Dataset entries:
****************************************
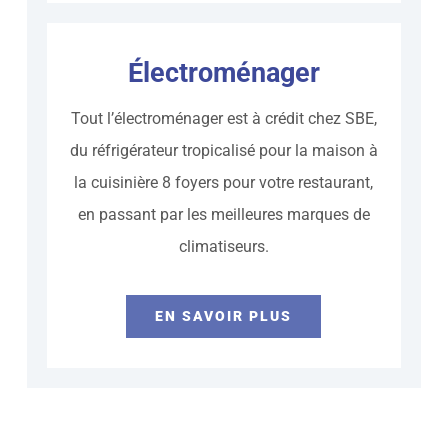
Électroménager
Tout l’électroménager est à crédit chez SBE,
du réfrigérateur tropicalisé pour la maison à
la cuisinière 8 foyers pour votre restaurant,
en passant par les meilleures marques de
climatiseurs.
EN SAVOIR PLUS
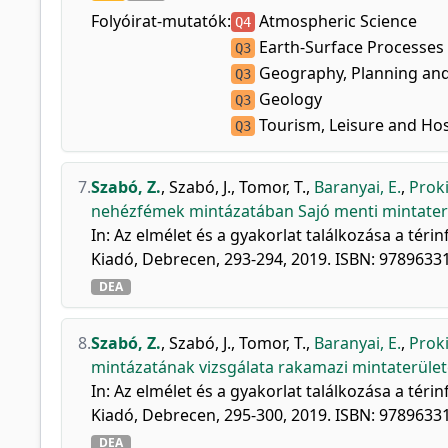
Folyóirat-mutatók:
Atmospheric Science
Q4
Earth-Surface Processes
Q3
Geography, Planning an
Q3
Geology
Q3
Tourism, Leisure and Ho
Q3
7.
Szabó, Z.
,
Szabó, J.
,
Tomor, T.
,
Baranyai, E.
,
Proki
nehézfémek mintázatában Sajó menti mintater
In: Az elmélet és a gyakorlat találkozása a tér
Kiadó, Debrecen, 293-294, 2019. ISBN: 978963
DEA
8.
Szabó, Z.
,
Szabó, J.
,
Tomor, T.
,
Baranyai, E.
,
Proki
mintázatának vizsgálata rakamazi mintaterület
In: Az elmélet és a gyakorlat találkozása a tér
Kiadó, Debrecen, 295-300, 2019. ISBN: 978963
DEA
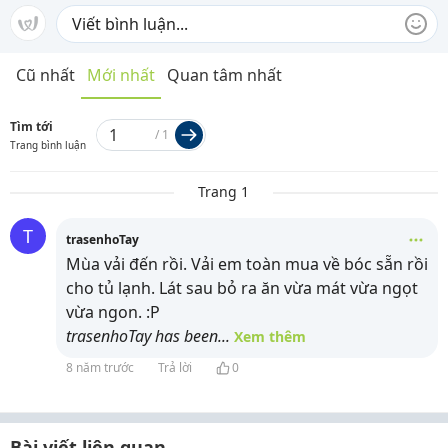
Cũ nhất
Mới nhất
Quan tâm nhất
Tìm tới
/
1
Trang bình luận
Trang 1
T
trasenhoTay
Mùa vải đến rồi. Vải em toàn mua về bóc sẵn rồi
cho tủ lạnh. Lát sau bỏ ra ăn vừa mát vừa ngọt
vừa ngon. :P
trasenhoTay has been
...
Xem thêm
8 năm trước
Trả lời
0
Bài viết liên quan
****************************************
■ REQUEST ■
Write every line above out again exactly; pictures do not belong in the copy.

■ OUTPUT OF THE EXERCISE ■
Électroménager
Tout l’électroménager est à crédit chez SBE,
du réfrigérateur tropicalisé pour la maison à
la cuisinière 8 foyers pour votre restaurant,
en passant par les meilleures marques de
climatiseurs.
EN SAVOIR PLUS
Folyóirat-mutatók:
Atmospheric Science
Q4
Earth-Surface Processes
Q3
Geography, Planning an
Q3
Geology
Q3
Tourism, Leisure and Ho
Q3
7.
Szabó, Z.
,
Szabó, J.
,
Tomor, T.
,
Baranyai, E.
,
Proki
nehézfémek mintázatában Sajó menti mintater
In: Az elmélet és a gyakorlat találkozása a tér
Kiadó, Debrecen, 293-294, 2019. ISBN: 978963
DEA
8.
Szabó, Z.
,
Szabó, J.
,
Tomor, T.
,
Baranyai, E.
,
Proki
mintázatának vizsgálata rakamazi mintaterület
In: Az elmélet és a gyakorlat találkozása a tér
Kiadó, Debrecen, 295-300, 2019. ISBN: 978963
DEA
Cũ nhất
Mới nhất
Quan tâm nhất
Tìm tới
/
1
Trang bình luận
Trang 1
T
trasenhoTay
Mùa vải đến rồi. Vải em toàn mua về bóc sẵn rồi
cho tủ lạnh. Lát sau bỏ ra ăn vừa mát vừa ngọt
vừa ngon. :P
trasenhoTay has been
...
Xem thêm
8 năm trước
Trả lời
0
Bài viết liên quan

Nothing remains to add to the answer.